Emiten Pelayaran PSAT Bukukan Pendapatan Rp1 Triliun, Laba Tergerus Tajam
INDUSTRY.co.id - Jakarta – PT Pancaran Samudera Transport Tbk (PSAT) mencatat pertumbuhan pendapatan yang cukup solid sepanjang tahun buku 2025 di tengah tantangan industri pelayaran dan kondisi ekonomi yang dinamis. Namun di balik kenaikan pendapatan tersebut, perseroan justru mengalami penurunan tajam pada laba bersihnya.
Berdasarkan paparan publik perusahaan, PSAT membukukan pendapatan usaha sebesar Rp1,07 triliun pada 2025, naik sekitar 9,9% dibandingkan tahun sebelumnya yang sebesar Rp980 miliar.
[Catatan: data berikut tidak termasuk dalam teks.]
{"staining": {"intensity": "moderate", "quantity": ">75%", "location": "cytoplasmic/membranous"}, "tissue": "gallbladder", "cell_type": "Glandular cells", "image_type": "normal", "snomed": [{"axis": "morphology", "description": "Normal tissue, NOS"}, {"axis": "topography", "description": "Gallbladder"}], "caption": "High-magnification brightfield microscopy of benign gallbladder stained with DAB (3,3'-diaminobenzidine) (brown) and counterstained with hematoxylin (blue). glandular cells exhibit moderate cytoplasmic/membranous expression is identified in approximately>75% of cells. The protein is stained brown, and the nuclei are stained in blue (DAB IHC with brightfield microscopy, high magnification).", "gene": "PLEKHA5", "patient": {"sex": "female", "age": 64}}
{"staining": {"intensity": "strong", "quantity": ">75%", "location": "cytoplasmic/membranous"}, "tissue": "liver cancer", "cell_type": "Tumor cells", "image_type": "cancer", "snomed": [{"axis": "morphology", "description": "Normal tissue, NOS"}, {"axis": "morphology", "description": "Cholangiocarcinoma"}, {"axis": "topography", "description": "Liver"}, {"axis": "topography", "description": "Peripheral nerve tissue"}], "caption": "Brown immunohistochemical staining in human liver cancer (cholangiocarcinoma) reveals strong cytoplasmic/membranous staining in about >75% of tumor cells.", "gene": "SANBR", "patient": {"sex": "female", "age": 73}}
Tak hanya itu, total aset perusahaan juga meningkat menjadi Rp1,69 triliun, naik dari Rp1,50 triliun pada 2024. Kenaikan ini mencerminkan langkah ekspansi dan penguatan kapasitas operasional yang dilakukan perseroan.
Namun, di sisi lain laba bersih PSAT mengalami koreksi signifikan. Perseroan mencatat laba bersih Rp23 miliar, turun drastis dibandingkan capaian Rp242 miliar pada 2024.
Direktur Keuangan PT Pancaran Samudera Transport Tbk, Wendi Arifin, mengatakan, tahun 2025 menjadi periode pertumbuhan sekaligus fase transisi bagi perusahaan.
"Sepanjang tahun 2025, Perseroan menghadapi dinamika industri yang cukup menantang, baik dari kondisi ekonomi global maupun domestik. Namun demikian, Perseroan tetap mampu mencatatkan pertumbuhan pendapatan sekitar 9,9% dibandingkan tahun sebelumnya," ujar Wendi dalam Paparan Publik PSAT Tahun 2026 di Jakarta (17/6).
Menurutnya, kenaikan pendapatan menunjukkan permintaan terhadap layanan transportasi laut perusahaan masih terjaga meski kondisi pasar penuh ketidakpastian.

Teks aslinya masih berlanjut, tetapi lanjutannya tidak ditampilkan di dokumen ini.